Task prompt
Among the entries that follow, find the lines holding "Modne" and say how many there are, with no other words.

Records from a data source

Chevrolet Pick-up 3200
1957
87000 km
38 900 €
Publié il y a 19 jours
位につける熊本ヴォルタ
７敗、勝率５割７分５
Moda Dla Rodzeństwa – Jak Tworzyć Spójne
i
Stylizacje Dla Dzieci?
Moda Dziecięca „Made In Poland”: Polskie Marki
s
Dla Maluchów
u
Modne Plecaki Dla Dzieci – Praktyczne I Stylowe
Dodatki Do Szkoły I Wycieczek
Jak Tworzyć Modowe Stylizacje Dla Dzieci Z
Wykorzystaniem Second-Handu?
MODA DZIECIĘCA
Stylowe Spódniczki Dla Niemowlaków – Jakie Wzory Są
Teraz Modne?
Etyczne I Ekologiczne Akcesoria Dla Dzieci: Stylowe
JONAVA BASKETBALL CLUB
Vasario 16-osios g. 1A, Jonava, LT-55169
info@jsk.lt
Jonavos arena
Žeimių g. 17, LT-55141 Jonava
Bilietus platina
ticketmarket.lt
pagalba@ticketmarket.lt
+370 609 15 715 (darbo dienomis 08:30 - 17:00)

* * *

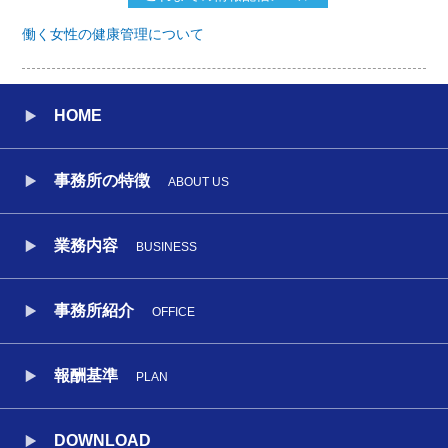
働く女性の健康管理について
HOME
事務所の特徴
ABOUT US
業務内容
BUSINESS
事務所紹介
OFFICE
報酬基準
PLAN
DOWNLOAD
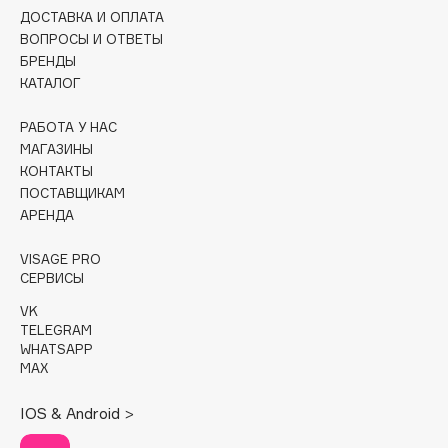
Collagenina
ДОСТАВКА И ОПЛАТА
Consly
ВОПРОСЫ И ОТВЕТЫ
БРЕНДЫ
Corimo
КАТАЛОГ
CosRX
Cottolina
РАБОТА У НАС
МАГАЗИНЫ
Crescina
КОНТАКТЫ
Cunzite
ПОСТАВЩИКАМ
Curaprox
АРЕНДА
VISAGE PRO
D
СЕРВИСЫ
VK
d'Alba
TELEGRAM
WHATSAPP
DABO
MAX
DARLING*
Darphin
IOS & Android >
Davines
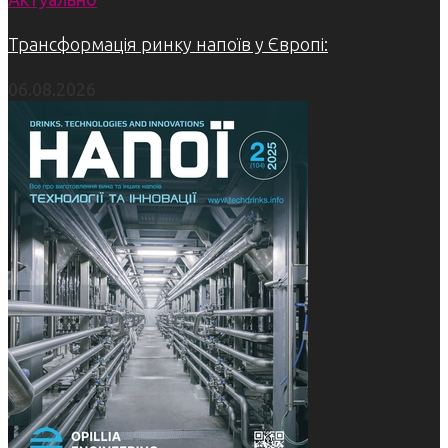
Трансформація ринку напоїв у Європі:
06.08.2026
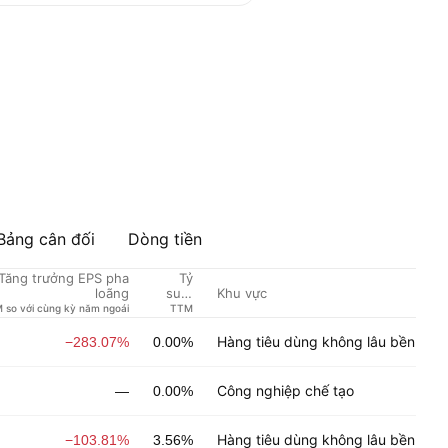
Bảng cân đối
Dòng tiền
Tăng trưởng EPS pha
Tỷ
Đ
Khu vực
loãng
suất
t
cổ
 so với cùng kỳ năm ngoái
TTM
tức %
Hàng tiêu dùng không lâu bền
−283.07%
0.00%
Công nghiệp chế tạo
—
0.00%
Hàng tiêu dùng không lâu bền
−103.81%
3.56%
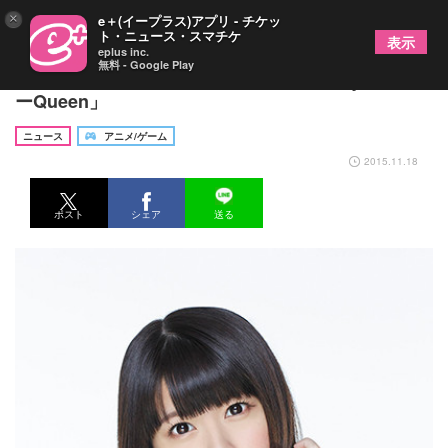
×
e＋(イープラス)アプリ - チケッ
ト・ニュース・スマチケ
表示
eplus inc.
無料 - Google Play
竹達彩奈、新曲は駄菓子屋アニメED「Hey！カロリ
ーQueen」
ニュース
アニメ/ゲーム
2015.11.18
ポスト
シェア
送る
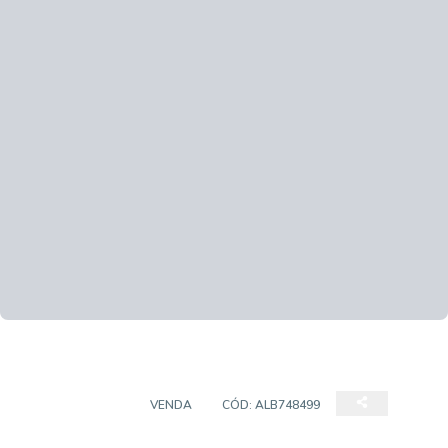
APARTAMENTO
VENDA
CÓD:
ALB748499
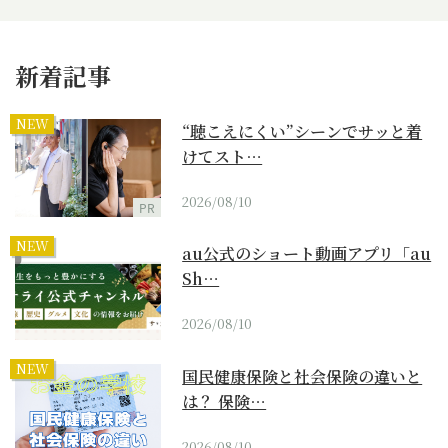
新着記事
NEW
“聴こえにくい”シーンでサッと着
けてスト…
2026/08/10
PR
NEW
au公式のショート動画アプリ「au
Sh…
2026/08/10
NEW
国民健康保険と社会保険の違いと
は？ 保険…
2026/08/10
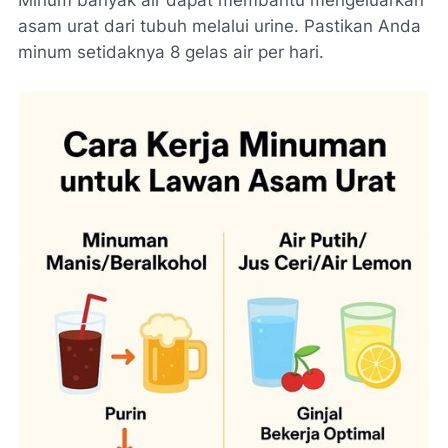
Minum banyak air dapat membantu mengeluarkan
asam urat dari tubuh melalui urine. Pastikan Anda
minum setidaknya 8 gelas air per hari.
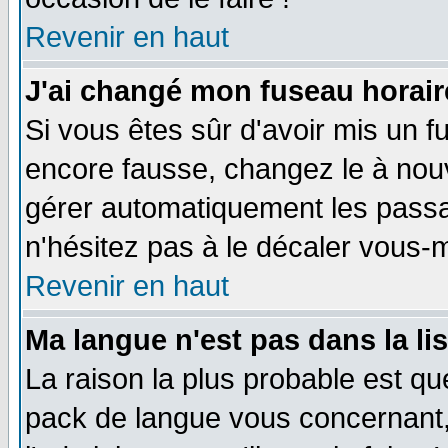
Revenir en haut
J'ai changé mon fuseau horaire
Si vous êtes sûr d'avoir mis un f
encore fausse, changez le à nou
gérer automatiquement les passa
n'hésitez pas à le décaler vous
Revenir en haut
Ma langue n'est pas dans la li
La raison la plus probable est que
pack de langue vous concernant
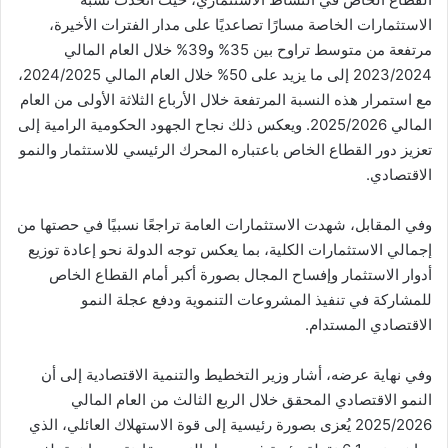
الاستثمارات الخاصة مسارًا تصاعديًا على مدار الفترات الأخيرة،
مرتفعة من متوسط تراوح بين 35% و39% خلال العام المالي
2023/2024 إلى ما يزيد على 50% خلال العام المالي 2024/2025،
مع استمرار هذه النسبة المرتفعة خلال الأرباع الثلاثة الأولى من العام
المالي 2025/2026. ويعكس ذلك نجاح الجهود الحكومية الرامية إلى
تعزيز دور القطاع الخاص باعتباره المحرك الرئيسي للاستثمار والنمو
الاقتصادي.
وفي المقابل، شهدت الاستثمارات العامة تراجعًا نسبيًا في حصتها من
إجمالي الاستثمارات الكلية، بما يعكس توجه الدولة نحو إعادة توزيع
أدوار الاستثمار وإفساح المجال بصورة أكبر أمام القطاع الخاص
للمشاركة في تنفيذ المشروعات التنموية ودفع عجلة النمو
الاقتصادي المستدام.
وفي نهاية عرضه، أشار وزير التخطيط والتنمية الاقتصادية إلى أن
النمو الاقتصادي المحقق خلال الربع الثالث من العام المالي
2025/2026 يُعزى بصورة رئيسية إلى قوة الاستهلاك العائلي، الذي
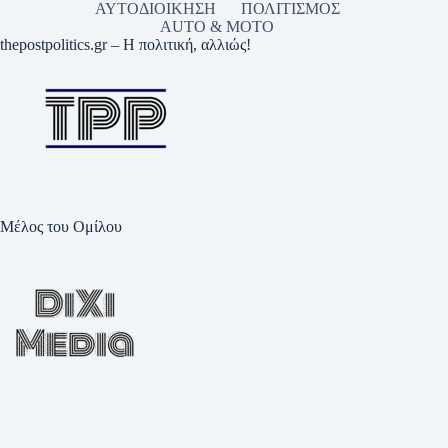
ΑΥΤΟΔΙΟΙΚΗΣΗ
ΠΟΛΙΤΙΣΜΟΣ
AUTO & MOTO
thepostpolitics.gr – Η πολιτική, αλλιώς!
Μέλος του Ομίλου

Result for this exercise
2